Exercise:
Read through the records below and copy each line that uses the word "Table".

Material shown:
◆ ◆ ◆ ◆

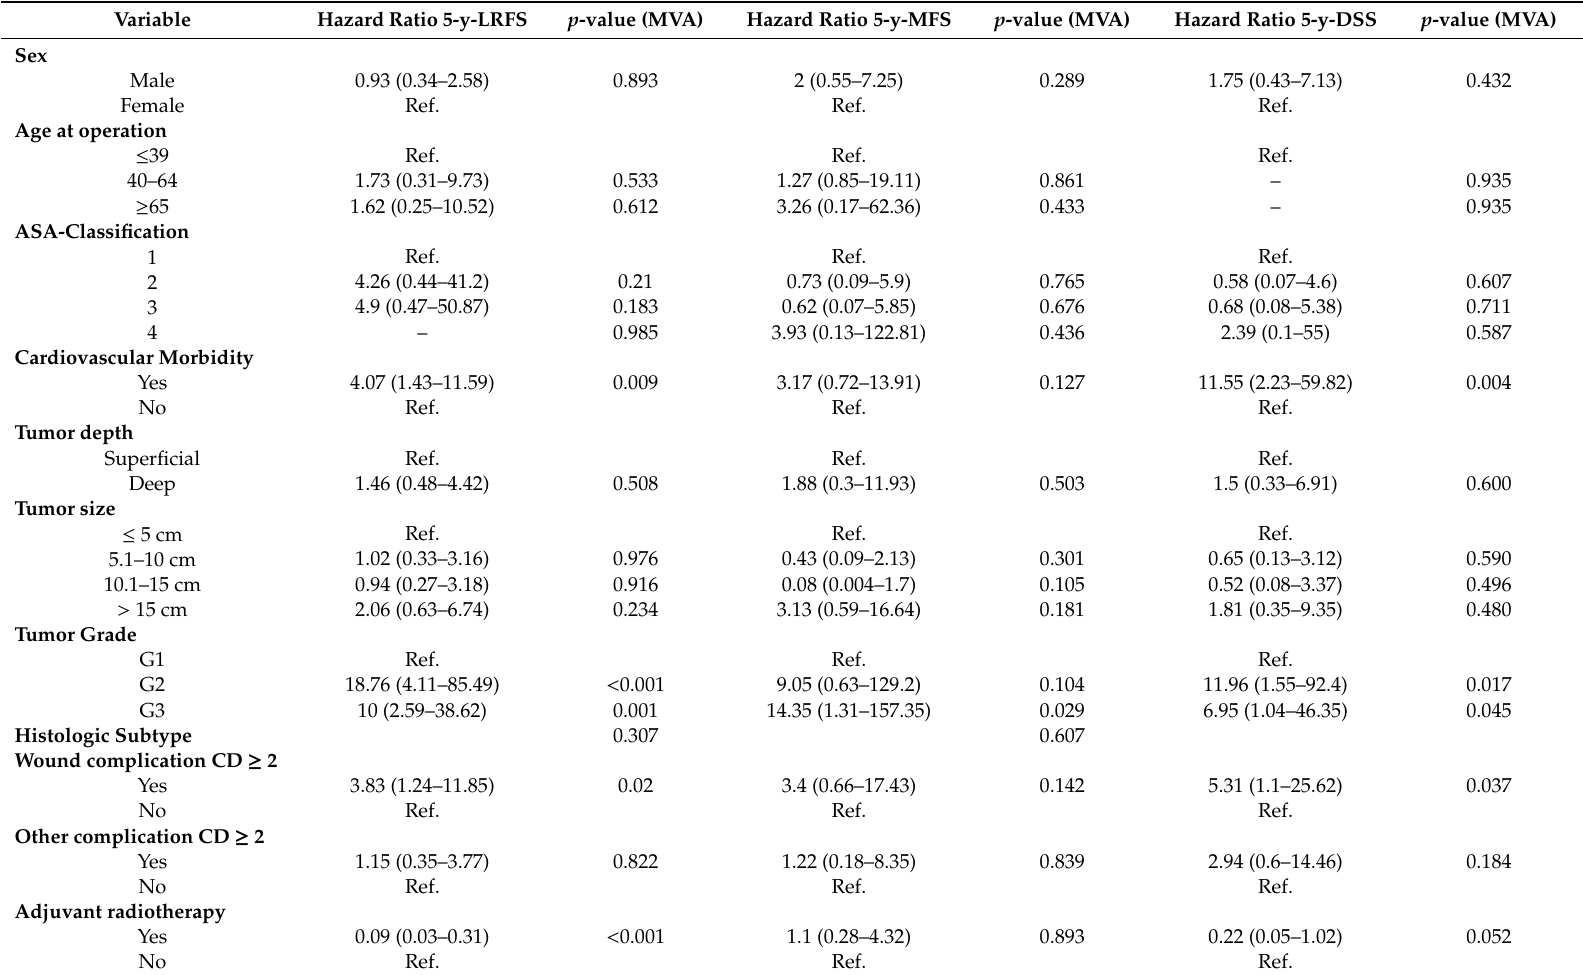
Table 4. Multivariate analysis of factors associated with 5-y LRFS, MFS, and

◆ ◆ ◆ ◆

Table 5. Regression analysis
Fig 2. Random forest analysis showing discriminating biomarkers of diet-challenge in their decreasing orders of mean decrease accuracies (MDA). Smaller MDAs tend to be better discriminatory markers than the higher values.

◆ ◆ ◆ ◆

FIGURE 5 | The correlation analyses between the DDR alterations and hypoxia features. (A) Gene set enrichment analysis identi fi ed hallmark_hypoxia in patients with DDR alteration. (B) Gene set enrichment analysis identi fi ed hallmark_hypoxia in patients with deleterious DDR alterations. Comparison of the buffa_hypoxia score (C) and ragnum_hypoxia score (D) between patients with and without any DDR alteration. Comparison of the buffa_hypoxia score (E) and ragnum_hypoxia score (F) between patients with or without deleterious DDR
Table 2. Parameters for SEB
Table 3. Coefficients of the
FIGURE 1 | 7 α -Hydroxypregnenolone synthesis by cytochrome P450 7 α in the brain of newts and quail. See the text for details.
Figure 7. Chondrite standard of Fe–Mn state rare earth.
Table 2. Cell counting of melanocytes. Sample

◆ ◆ ◆ ◆

Exercise response:
Table 4. Multivariate analysis of factors associated with 5-y LRFS, MFS, and
Table 5. Regression analysis
Table 2. Parameters for SEB
Table 3. Coefficients of the
Table 2. Cell counting of melanocytes. Sample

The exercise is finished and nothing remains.